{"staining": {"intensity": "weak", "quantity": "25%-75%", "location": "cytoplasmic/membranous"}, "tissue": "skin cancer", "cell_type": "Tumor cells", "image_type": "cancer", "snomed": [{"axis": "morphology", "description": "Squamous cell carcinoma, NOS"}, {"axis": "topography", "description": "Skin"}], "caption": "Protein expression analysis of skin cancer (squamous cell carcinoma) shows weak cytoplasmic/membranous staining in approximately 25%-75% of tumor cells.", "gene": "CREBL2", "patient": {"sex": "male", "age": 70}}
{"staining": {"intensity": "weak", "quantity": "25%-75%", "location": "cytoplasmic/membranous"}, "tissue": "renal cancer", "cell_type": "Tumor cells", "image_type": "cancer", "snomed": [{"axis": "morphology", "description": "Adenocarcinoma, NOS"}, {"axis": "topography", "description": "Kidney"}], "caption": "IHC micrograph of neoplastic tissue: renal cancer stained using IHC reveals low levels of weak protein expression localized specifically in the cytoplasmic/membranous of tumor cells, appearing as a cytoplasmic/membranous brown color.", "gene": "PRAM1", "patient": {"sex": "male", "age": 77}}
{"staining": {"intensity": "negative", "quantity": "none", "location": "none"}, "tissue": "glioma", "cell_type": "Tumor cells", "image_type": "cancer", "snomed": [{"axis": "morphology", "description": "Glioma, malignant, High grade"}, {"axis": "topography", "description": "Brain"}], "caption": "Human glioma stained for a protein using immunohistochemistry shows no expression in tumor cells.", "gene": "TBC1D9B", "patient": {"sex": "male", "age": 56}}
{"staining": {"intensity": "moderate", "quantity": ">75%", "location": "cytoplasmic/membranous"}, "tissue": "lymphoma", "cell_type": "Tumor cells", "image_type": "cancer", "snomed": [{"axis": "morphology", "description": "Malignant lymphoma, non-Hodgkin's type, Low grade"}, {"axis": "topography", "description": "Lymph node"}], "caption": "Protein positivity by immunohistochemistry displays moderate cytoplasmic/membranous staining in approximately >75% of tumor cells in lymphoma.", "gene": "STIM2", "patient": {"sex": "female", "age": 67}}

> _WORK TASK_: All lines above are to be transcribed exactly.

> _RESULT FOR THIS TASK_:
{"staining": {"intensity": "weak", "quantity": "25%-75%", "location": "cytoplasmic/membranous"}, "tissue": "skin cancer", "cell_type": "Tumor cells", "image_type": "cancer", "snomed": [{"axis": "morphology", "description": "Squamous cell carcinoma, NOS"}, {"axis": "topography", "description": "Skin"}], "caption": "Protein expression analysis of skin cancer (squamous cell carcinoma) shows weak cytoplasmic/membranous staining in approximately 25%-75% of tumor cells.", "gene": "CREBL2", "patient": {"sex": "male", "age": 70}}
{"staining": {"intensity": "weak", "quantity": "25%-75%", "location": "cytoplasmic/membranous"}, "tissue": "renal cancer", "cell_type": "Tumor cells", "image_type": "cancer", "snomed": [{"axis": "morphology", "description": "Adenocarcinoma, NOS"}, {"axis": "topography", "description": "Kidney"}], "caption": "IHC micrograph of neoplastic tissue: renal cancer stained using IHC reveals low levels of weak protein expression localized specifically in the cytoplasmic/membranous of tumor cells, appearing as a cytoplasmic/membranous brown color.", "gene": "PRAM1", "patient": {"sex": "male", "age": 77}}
{"staining": {"intensity": "negative", "quantity": "none", "location": "none"}, "tissue": "glioma", "cell_type": "Tumor cells", "image_type": "cancer", "snomed": [{"axis": "morphology", "description": "Glioma, malignant, High grade"}, {"axis": "topography", "description": "Brain"}], "caption": "Human glioma stained for a protein using immunohistochemistry shows no expression in tumor cells.", "gene": "TBC1D9B", "patient": {"sex": "male", "age": 56}}
{"staining": {"intensity": "moderate", "quantity": ">75%", "location": "cytoplasmic/membranous"}, "tissue": "lymphoma", "cell_type": "Tumor cells", "image_type": "cancer", "snomed": [{"axis": "morphology", "description": "Malignant lymphoma, non-Hodgkin's type, Low grade"}, {"axis": "topography", "description": "Lymph node"}], "caption": "Protein positivity by immunohistochemistry displays moderate cytoplasmic/membranous staining in approximately >75% of tumor cells in lymphoma.", "gene": "STIM2", "patient": {"sex": "female", "age": 67}}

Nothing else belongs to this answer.